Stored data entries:
# # # # # # #

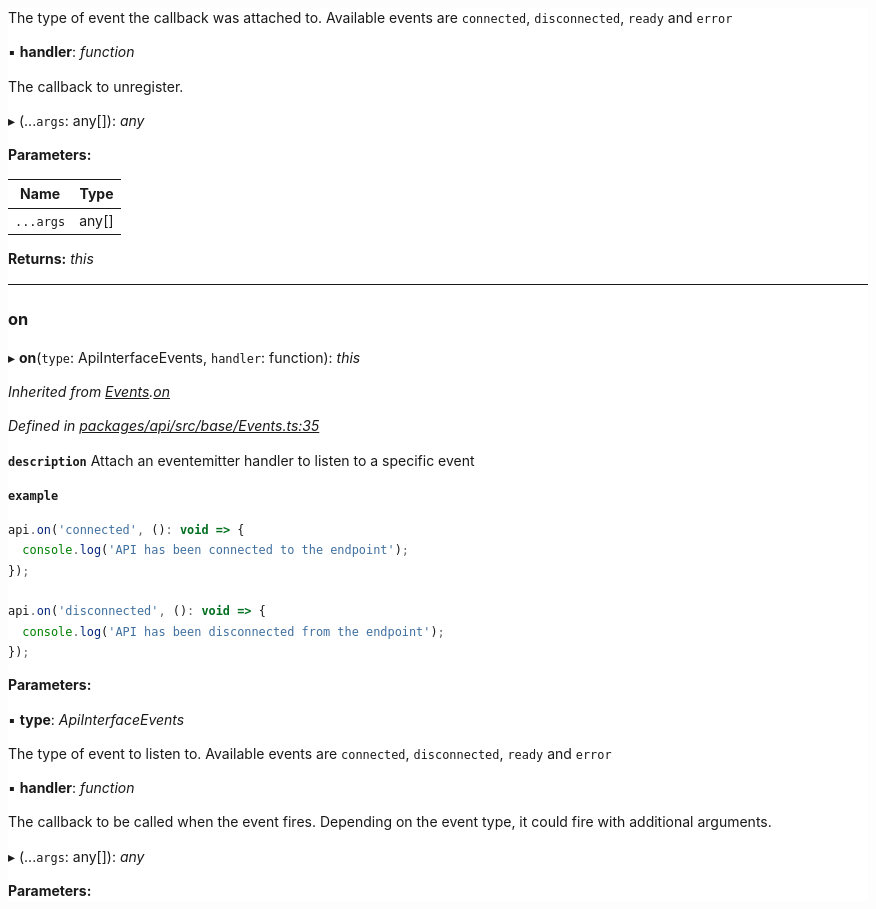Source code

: The type of event the callback was attached to. Available events are `connected`, `disconnected`, `ready` and `error`

▪ **handler**: *function*

The callback to unregister.

▸ (...`args`: any[]): *any*

**Parameters:**

Name | Type |
------ | ------ |
`...args` | any[] |

**Returns:** *this*

___

###  on

▸ **on**(`type`: ApiInterfaceEvents, `handler`: function): *this*

*Inherited from [Events](_packages_api_src_base_events_.events.md).[on](_packages_api_src_base_events_.events.md#on)*

*Defined in [packages/api/src/base/Events.ts:35](https://github.com/polkadot-js/api/blob/ad8ad42344/packages/api/src/base/Events.ts#L35)*

**`description`** Attach an eventemitter handler to listen to a specific event

**`example`** 
<BR>

```javascript
api.on('connected', (): void => {
  console.log('API has been connected to the endpoint');
});

api.on('disconnected', (): void => {
  console.log('API has been disconnected from the endpoint');
});
```

**Parameters:**

▪ **type**: *ApiInterfaceEvents*

The type of event to listen to. Available events are `connected`, `disconnected`, `ready` and `error`

▪ **handler**: *function*

The callback to be called when the event fires. Depending on the event type, it could fire with additional arguments.

▸ (...`args`: any[]): *any*

**Parameters:**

# # # # # # #

Lines containing the word "ApiInterfaceEvents" in the entries above should be counted, and only that number given.

2